* _AIM OF THE EXERCISE_: The lines below, from the one holding "[76,1012,91,1025] 3. -> (226, 1096) none" through the final line, are to be copied exactly, with no other lines and no pictures.

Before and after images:
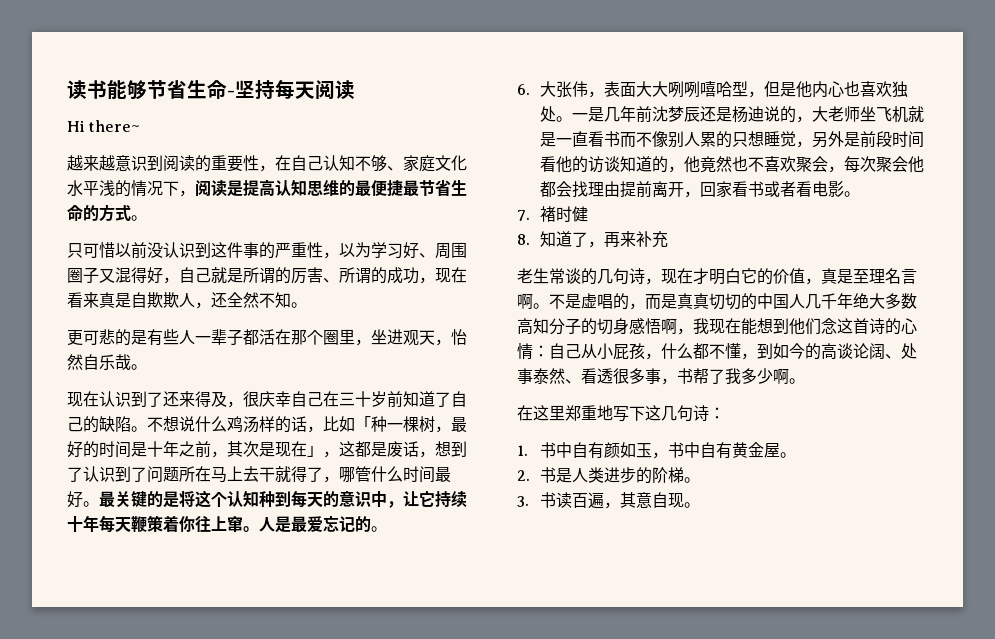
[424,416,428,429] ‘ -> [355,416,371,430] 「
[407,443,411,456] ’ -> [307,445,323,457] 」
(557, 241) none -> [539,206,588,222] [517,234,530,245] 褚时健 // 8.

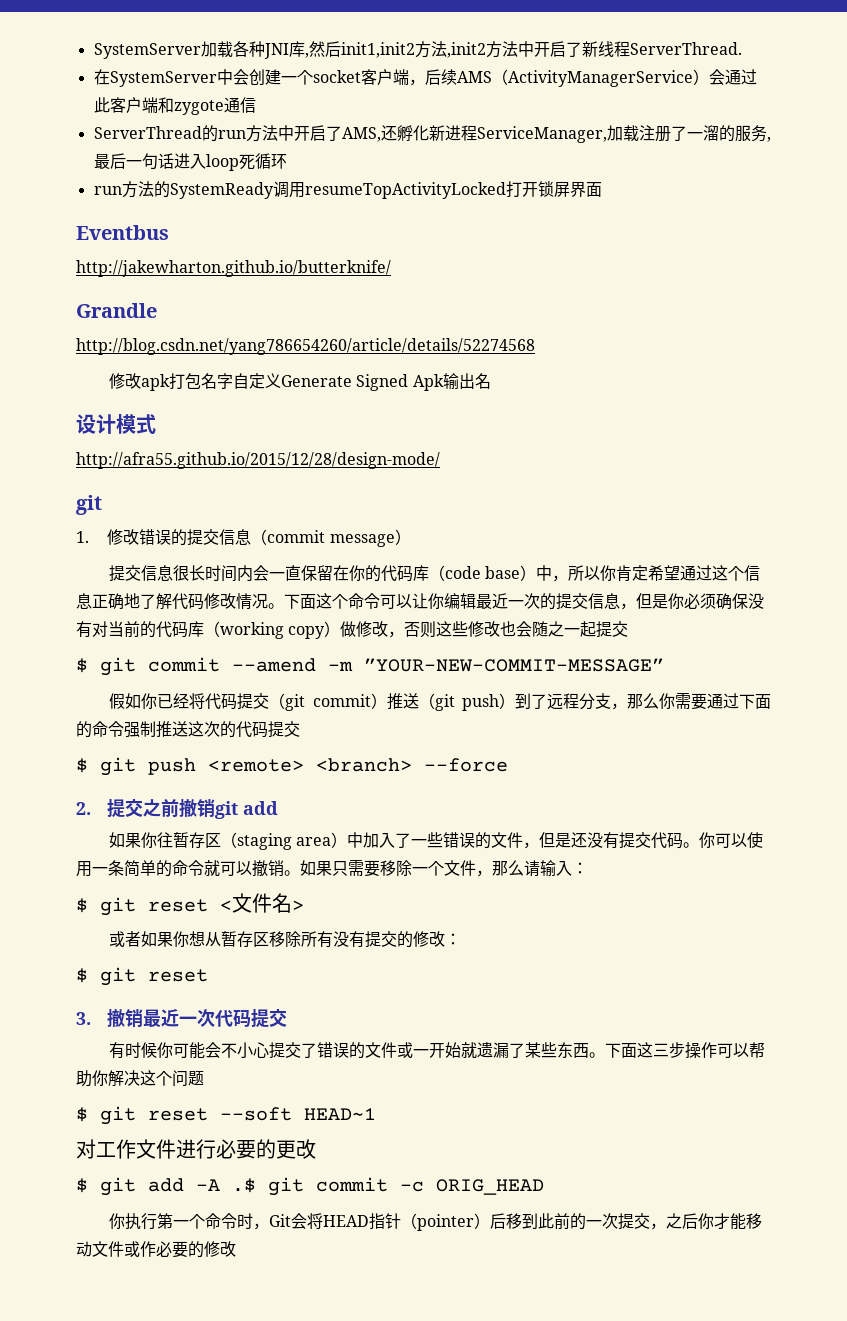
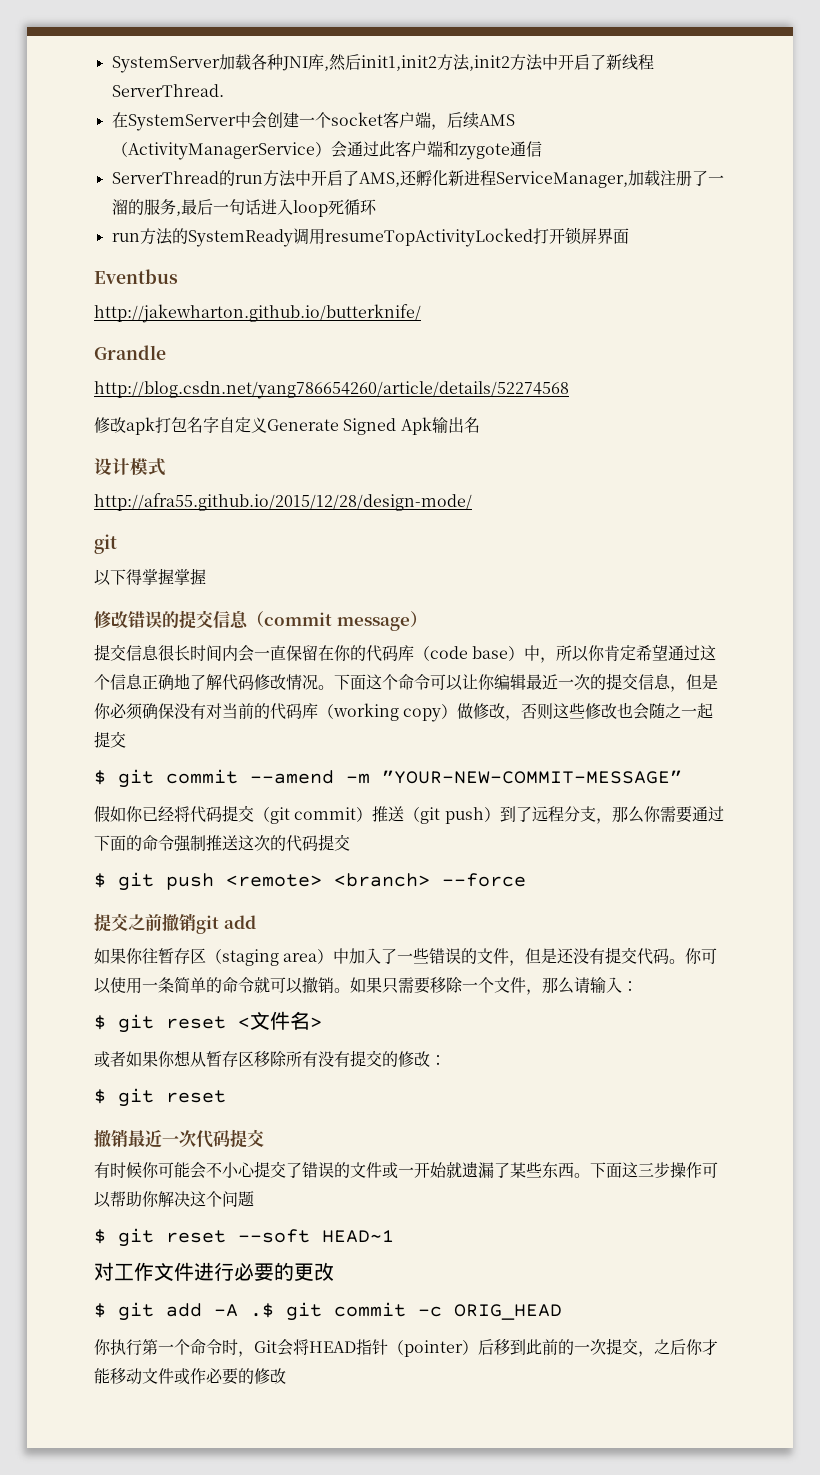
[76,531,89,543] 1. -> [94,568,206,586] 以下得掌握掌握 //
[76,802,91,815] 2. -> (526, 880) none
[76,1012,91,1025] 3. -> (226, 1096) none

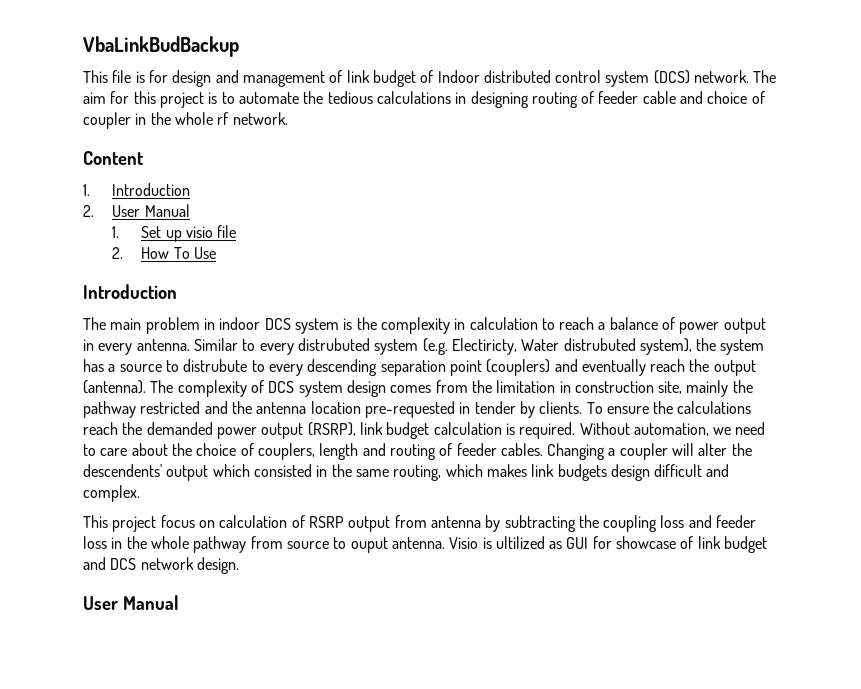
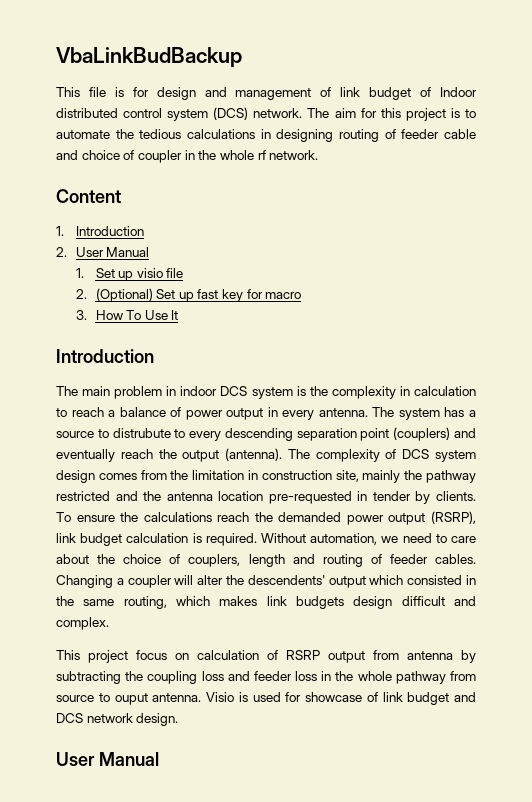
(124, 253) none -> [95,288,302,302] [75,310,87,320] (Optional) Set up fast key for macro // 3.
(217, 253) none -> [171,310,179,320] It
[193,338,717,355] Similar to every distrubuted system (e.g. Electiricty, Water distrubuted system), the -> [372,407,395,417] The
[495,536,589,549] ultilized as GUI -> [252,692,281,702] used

* _WRITTEN RESPONSE_:
[76,1012,91,1025] 3. -> (226, 1096) none

(124, 253) none -> [95,288,302,302] [75,310,87,320] (Optional) Set up fast key for macro // 3.
(217, 253) none -> [171,310,179,320] It
[193,338,717,355] Similar to every distrubuted system (e.g. Electiricty, Water distrubuted system), the -> [372,407,395,417] The
[495,536,589,549] ultilized as GUI -> [252,692,281,702] used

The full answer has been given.